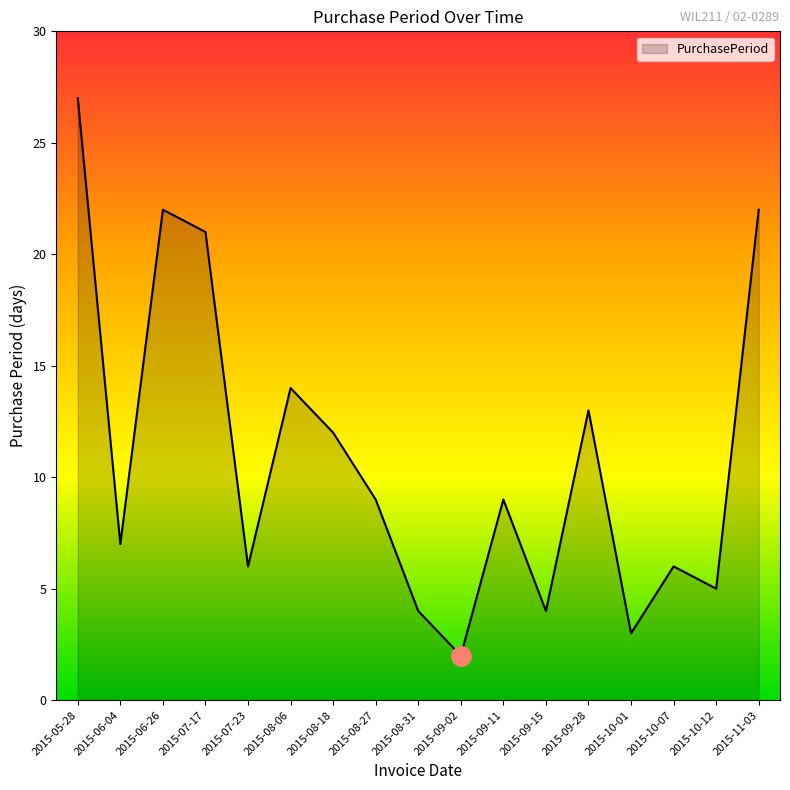

Reading left to right, extract all data points from this chart.

2015-05-28=27	2015-06-04=7	2015-06-26=22	2015-07-17=21	2015-07-23=6	2015-08-06=14	2015-08-18=12	2015-08-27=9	2015-08-31=4	2015-09-02=2	2015-09-11=9	2015-09-15=4	2015-09-28=13	2015-10-01=3	2015-10-07=6	2015-10-12=5	2015-11-03=22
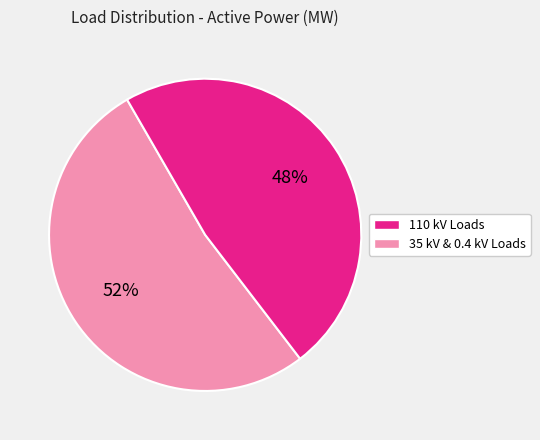

Is there any slice that represents more than half of the pie?

Yes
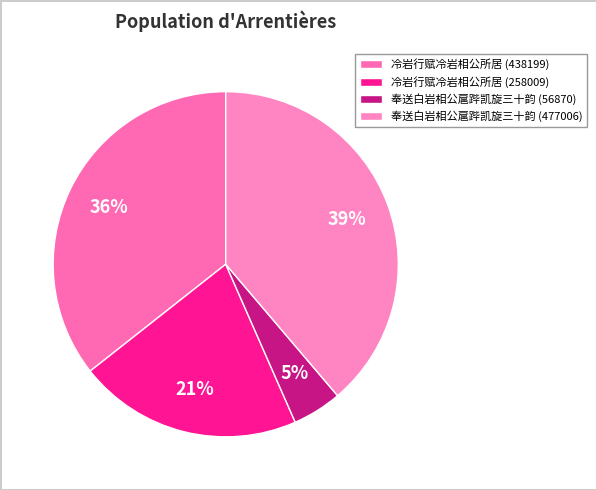

Approximately how many times larger is the value at 冷岩行赋冷岩相公所居 (438199) compared to 奉送白岩相公扈跸凯旋三十韵 (477006)?

0.9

YOUR OBJECTIVE >>
Could you write out every one of the entries above word for word, omitting the pictures?

RESPONSE TO THIS TASK >>
Reading left to right, extract all data points from this chart.

2015-05-28=27	2015-06-04=7	2015-06-26=22	2015-07-17=21	2015-07-23=6	2015-08-06=14	2015-08-18=12	2015-08-27=9	2015-08-31=4	2015-09-02=2	2015-09-11=9	2015-09-15=4	2015-09-28=13	2015-10-01=3	2015-10-07=6	2015-10-12=5	2015-11-03=22

Is there any slice that represents more than half of the pie?

Yes

Approximately how many times larger is the value at 冷岩行赋冷岩相公所居 (438199) compared to 奉送白岩相公扈跸凯旋三十韵 (477006)?

0.9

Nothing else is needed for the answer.